**PROMPT**
Only the lines from the beginning of the material below through the line with "39: (92, 53)" should be retyped exactly, and pictures are to be skipped.

**GIVEN INFORMATION**
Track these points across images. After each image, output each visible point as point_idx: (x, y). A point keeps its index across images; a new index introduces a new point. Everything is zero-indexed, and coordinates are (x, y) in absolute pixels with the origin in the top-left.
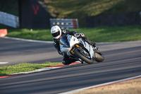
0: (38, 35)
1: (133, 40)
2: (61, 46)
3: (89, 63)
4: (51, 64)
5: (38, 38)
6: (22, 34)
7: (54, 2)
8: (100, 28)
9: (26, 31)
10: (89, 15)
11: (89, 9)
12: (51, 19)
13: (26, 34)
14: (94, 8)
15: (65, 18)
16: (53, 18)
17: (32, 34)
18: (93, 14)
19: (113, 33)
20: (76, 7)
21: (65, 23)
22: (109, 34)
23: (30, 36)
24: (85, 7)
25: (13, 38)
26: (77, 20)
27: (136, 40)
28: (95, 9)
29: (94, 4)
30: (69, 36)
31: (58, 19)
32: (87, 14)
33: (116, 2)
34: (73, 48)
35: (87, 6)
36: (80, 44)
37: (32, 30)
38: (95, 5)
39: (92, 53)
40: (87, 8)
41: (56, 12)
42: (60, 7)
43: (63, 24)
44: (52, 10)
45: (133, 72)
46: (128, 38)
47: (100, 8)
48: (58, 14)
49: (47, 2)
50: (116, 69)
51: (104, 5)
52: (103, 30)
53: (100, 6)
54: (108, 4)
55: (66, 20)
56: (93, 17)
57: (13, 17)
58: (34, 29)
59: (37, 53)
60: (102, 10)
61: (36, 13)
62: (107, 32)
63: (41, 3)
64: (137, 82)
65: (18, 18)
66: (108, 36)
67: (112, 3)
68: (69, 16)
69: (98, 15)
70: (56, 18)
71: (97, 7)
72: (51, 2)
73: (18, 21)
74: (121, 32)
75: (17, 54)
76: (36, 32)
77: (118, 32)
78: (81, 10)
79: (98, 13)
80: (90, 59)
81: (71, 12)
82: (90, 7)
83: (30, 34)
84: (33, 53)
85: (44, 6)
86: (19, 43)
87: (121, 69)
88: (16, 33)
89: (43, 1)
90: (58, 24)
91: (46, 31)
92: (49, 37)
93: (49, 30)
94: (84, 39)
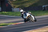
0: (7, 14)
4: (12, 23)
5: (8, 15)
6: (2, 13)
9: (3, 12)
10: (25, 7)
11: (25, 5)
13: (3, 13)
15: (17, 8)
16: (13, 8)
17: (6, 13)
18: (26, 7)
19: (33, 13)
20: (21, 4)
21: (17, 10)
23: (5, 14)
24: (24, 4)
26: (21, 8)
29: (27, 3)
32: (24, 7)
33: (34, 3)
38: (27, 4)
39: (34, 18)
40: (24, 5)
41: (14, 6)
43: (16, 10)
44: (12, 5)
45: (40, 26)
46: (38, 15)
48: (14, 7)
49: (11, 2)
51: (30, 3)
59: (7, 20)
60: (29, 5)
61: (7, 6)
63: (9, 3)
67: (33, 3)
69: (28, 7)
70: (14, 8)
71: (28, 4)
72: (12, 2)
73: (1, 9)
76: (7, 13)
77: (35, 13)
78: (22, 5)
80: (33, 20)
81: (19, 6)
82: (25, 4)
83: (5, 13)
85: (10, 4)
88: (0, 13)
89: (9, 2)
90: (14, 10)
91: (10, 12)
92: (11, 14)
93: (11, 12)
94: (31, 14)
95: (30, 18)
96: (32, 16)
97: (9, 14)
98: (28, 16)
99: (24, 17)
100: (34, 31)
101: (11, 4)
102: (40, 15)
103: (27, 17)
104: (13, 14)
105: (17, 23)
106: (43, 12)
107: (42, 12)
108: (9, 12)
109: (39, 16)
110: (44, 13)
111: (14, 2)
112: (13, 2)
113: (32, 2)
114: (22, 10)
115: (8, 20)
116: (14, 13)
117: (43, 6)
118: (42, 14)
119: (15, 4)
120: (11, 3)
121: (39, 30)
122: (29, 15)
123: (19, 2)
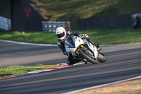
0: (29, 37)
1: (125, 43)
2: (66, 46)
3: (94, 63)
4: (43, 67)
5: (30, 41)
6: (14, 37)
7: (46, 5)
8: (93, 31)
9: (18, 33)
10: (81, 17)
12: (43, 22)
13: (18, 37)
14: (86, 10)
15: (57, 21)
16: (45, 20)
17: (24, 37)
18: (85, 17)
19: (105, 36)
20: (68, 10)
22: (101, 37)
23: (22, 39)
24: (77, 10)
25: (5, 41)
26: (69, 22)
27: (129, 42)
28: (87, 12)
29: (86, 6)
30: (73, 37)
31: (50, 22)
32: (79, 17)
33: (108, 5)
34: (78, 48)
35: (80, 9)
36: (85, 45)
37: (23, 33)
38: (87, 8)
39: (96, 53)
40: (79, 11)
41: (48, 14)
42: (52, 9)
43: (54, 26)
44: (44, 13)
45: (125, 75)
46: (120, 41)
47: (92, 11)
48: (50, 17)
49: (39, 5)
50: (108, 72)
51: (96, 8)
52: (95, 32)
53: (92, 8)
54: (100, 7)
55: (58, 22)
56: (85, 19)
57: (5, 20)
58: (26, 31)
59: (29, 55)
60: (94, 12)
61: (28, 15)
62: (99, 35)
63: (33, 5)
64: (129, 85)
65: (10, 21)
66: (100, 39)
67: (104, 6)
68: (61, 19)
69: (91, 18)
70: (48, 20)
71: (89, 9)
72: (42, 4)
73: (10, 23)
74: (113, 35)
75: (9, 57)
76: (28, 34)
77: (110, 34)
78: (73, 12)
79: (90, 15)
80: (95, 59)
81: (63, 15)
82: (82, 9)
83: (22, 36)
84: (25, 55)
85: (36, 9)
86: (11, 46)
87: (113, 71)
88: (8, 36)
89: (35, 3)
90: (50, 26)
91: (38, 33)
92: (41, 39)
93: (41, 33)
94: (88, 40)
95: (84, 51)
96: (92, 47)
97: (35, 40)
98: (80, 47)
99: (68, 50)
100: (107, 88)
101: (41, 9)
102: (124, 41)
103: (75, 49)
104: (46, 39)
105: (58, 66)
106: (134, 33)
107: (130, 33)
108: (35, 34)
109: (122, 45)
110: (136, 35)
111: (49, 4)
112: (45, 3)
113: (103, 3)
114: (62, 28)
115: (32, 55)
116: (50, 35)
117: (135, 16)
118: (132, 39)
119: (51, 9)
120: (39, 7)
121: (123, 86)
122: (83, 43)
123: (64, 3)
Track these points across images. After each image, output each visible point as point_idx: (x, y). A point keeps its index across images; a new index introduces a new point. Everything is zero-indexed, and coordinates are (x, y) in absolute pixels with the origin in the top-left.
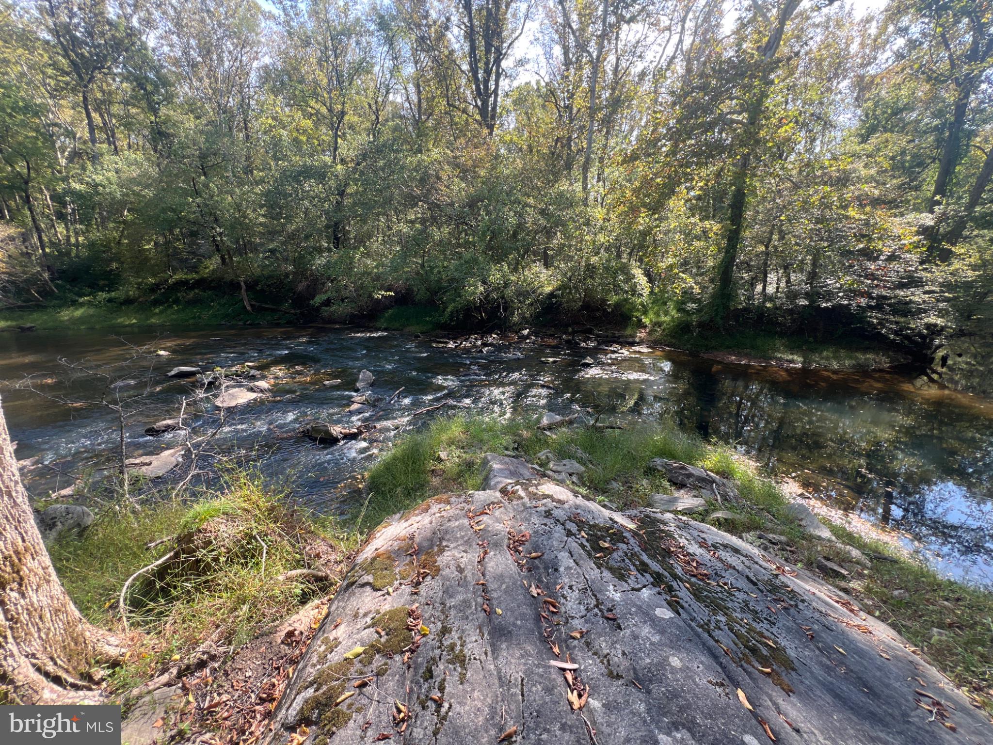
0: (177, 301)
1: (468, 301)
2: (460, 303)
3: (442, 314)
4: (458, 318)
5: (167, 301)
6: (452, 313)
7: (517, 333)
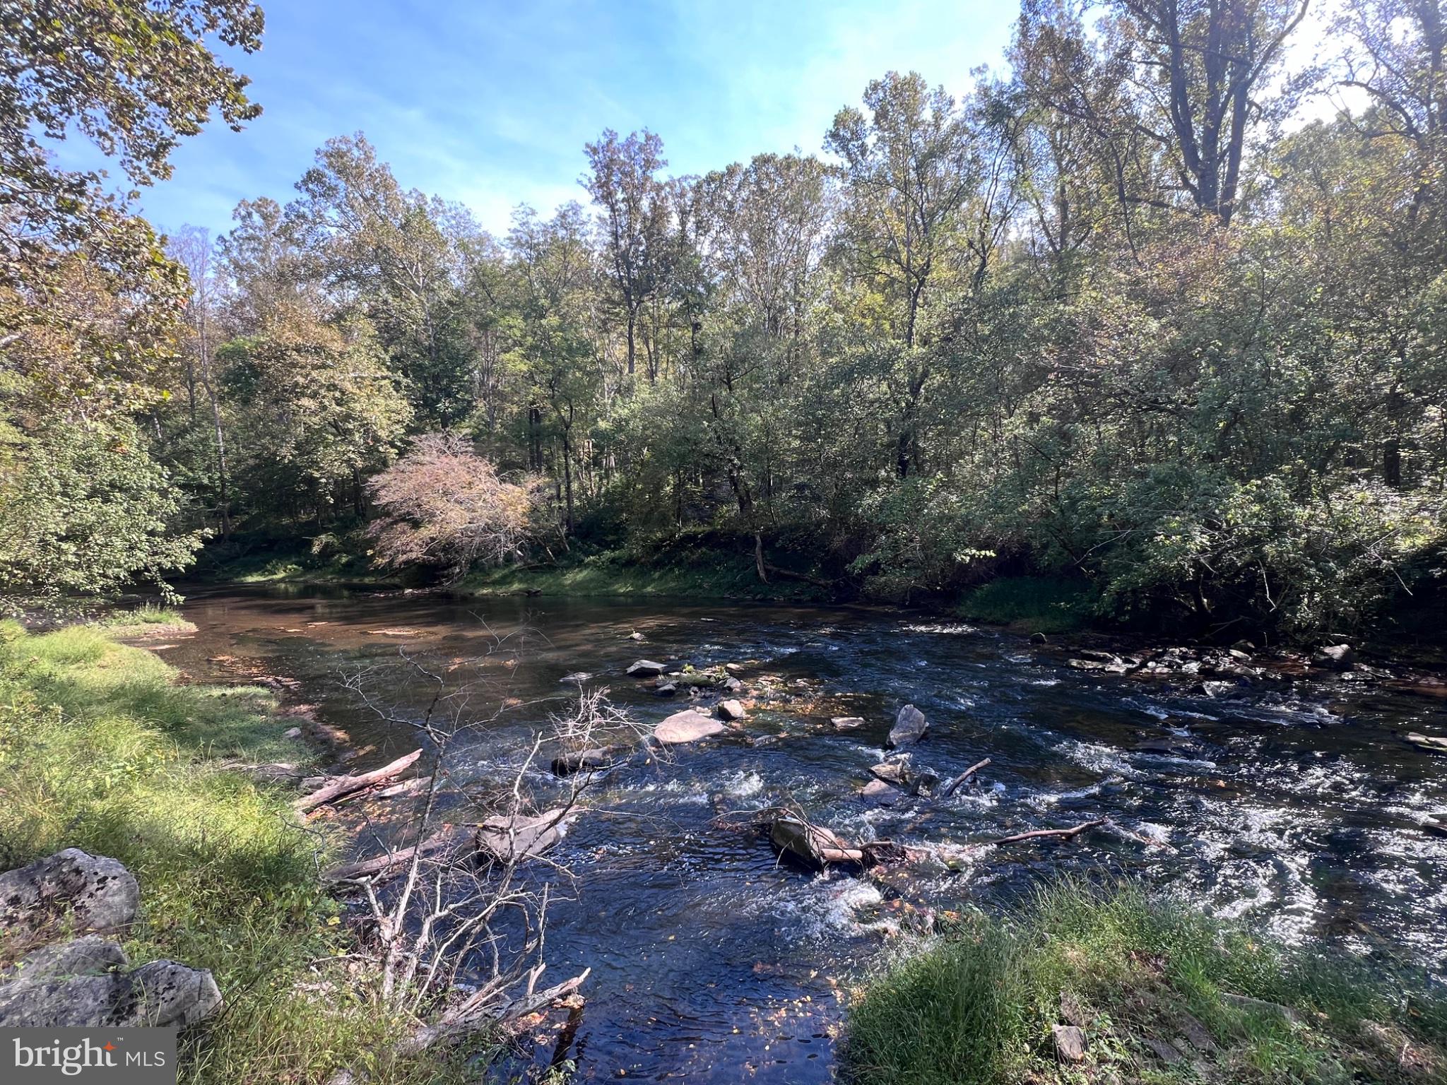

**ANSWER SECTION**
Track these points across images. After each image, output each visible point as point_idx: (x, y). A point keeps its index across images; a new index introduces a new point. Everything is zero-indexed, and coordinates are (x, y) in absolute pixels with the origin in the top-left.
0: (38, 35)
1: (133, 40)
2: (61, 46)
3: (89, 63)
4: (51, 64)
5: (38, 38)
6: (22, 34)
7: (54, 2)
8: (100, 28)
9: (26, 31)
10: (89, 15)
11: (89, 9)
12: (51, 19)
13: (26, 34)
14: (94, 8)
15: (65, 18)
16: (53, 18)
17: (32, 34)
18: (93, 14)
19: (113, 33)
20: (76, 7)
21: (65, 23)
22: (109, 34)
23: (30, 36)
24: (85, 7)
25: (13, 38)
26: (77, 20)
27: (136, 40)
28: (95, 9)
29: (94, 4)
30: (69, 36)
31: (58, 19)
32: (87, 14)
33: (116, 2)
34: (73, 48)
35: (87, 6)
36: (80, 44)
37: (32, 30)
38: (95, 5)
39: (92, 53)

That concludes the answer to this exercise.